What are the lines from the one with "ها محسوب می" through the end of the records below, written out exactly and without the pictures?

Stored data below:

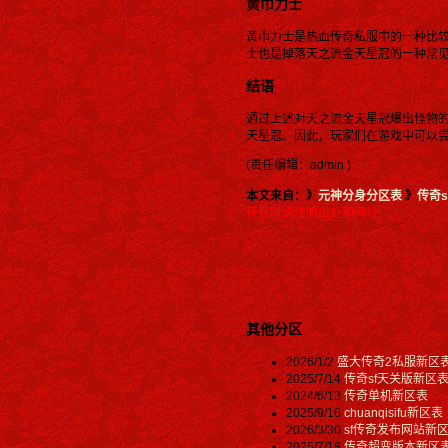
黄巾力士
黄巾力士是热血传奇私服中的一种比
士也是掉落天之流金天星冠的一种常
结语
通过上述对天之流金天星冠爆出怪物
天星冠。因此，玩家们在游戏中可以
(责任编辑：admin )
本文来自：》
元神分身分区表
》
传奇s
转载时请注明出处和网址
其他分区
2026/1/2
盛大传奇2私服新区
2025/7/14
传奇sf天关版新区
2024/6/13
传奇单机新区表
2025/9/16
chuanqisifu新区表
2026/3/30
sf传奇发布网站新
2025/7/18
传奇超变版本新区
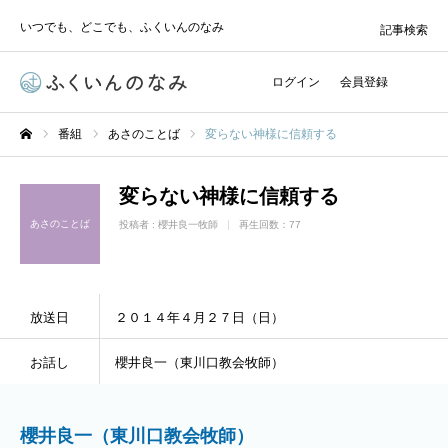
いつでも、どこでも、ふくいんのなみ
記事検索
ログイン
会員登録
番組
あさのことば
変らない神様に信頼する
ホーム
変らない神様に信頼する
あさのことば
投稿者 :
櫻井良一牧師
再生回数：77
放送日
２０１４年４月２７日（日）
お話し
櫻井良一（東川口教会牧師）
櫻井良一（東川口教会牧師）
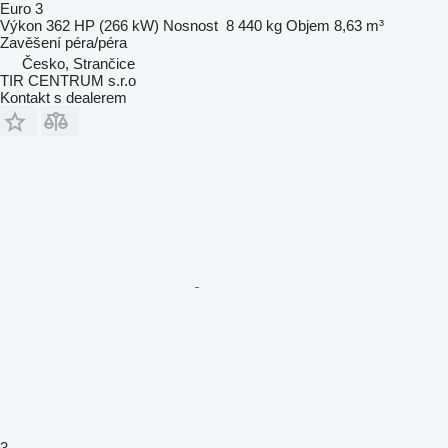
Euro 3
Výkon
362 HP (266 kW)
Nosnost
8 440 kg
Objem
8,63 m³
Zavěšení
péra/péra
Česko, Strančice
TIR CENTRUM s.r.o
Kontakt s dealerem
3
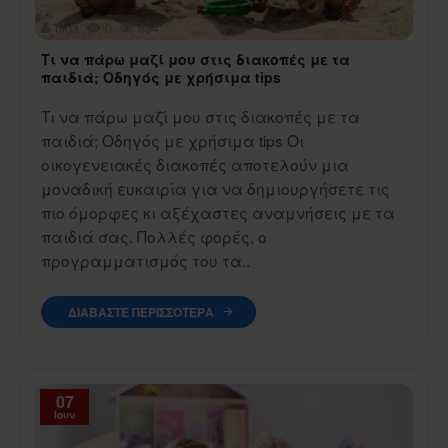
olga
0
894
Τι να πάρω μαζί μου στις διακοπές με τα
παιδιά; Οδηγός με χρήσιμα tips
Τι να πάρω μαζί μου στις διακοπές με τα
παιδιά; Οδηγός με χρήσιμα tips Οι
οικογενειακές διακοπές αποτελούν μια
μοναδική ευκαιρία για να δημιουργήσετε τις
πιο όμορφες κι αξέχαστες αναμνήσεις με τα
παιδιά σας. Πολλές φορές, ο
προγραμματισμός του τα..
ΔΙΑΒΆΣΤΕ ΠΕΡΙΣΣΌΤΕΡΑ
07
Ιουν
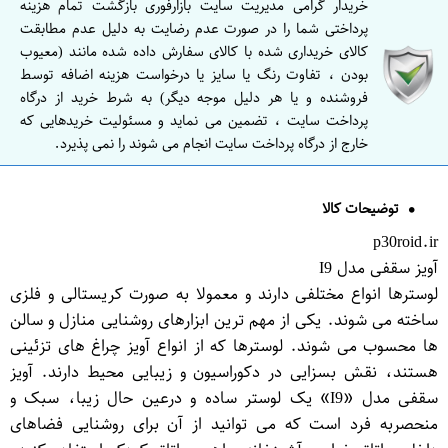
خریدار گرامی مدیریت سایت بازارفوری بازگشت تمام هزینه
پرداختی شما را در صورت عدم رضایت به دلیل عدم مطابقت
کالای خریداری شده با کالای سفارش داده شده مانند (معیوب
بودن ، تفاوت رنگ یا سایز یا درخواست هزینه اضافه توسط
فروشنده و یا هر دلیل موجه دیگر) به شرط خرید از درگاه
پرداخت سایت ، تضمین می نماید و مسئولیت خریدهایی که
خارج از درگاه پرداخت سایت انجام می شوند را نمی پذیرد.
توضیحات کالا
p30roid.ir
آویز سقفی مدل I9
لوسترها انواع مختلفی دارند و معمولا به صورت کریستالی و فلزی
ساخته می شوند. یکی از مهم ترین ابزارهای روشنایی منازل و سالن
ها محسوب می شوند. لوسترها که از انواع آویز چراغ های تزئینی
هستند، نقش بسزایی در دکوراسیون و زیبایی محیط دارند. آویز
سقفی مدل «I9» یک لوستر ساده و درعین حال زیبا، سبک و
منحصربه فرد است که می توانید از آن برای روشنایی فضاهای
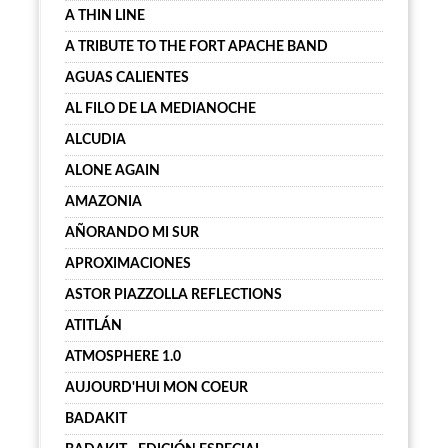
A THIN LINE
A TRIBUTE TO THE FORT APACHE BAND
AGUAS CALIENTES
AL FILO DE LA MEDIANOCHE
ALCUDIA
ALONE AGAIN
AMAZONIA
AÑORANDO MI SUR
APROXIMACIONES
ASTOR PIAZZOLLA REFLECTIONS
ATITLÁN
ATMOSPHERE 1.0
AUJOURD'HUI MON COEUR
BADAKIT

End of Stored data.

Solution to this exercise
ها محسوب می شوند. لوسترها که از انواع آویز چراغ های تزئینی
هستند، نقش بسزایی در دکوراسیون و زیبایی محیط دارند. آویز
سقفی مدل «I9» یک لوستر ساده و درعین حال زیبا، سبک و
منحصربه فرد است که می توانید از آن برای روشنایی فضاهای
A THIN LINE
A TRIBUTE TO THE FORT APACHE BAND
AGUAS CALIENTES
AL FILO DE LA MEDIANOCHE
ALCUDIA
ALONE AGAIN
AMAZONIA
AÑORANDO MI SUR
APROXIMACIONES
ASTOR PIAZZOLLA REFLECTIONS
ATITLÁN
ATMOSPHERE 1.0
AUJOURD'HUI MON COEUR
BADAKIT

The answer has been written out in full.